Only the lines from the one containing "2. ✅ 事件冒泡处理" through the last line of the data are to be written out, exactly and in full.

───── Record extracts ─────

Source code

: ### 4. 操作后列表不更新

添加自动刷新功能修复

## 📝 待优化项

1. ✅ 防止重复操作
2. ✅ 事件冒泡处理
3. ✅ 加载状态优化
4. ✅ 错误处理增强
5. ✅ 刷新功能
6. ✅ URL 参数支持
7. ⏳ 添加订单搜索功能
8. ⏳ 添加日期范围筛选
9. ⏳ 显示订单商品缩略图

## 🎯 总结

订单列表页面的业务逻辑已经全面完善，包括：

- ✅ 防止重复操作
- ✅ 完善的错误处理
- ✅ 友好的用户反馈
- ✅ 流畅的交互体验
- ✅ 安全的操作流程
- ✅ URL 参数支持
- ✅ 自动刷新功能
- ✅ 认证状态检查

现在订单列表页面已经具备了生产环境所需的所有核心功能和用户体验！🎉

─────

▶ Solution:
2. ✅ 事件冒泡处理
3. ✅ 加载状态优化
4. ✅ 错误处理增强
5. ✅ 刷新功能
6. ✅ URL 参数支持
7. ⏳ 添加订单搜索功能
8. ⏳ 添加日期范围筛选
9. ⏳ 显示订单商品缩略图

## 🎯 总结

订单列表页面的业务逻辑已经全面完善，包括：

- ✅ 防止重复操作
- ✅ 完善的错误处理
- ✅ 友好的用户反馈
- ✅ 流畅的交互体验
- ✅ 安全的操作流程
- ✅ URL 参数支持
- ✅ 自动刷新功能
- ✅ 认证状态检查

现在订单列表页面已经具备了生产环境所需的所有核心功能和用户体验！🎉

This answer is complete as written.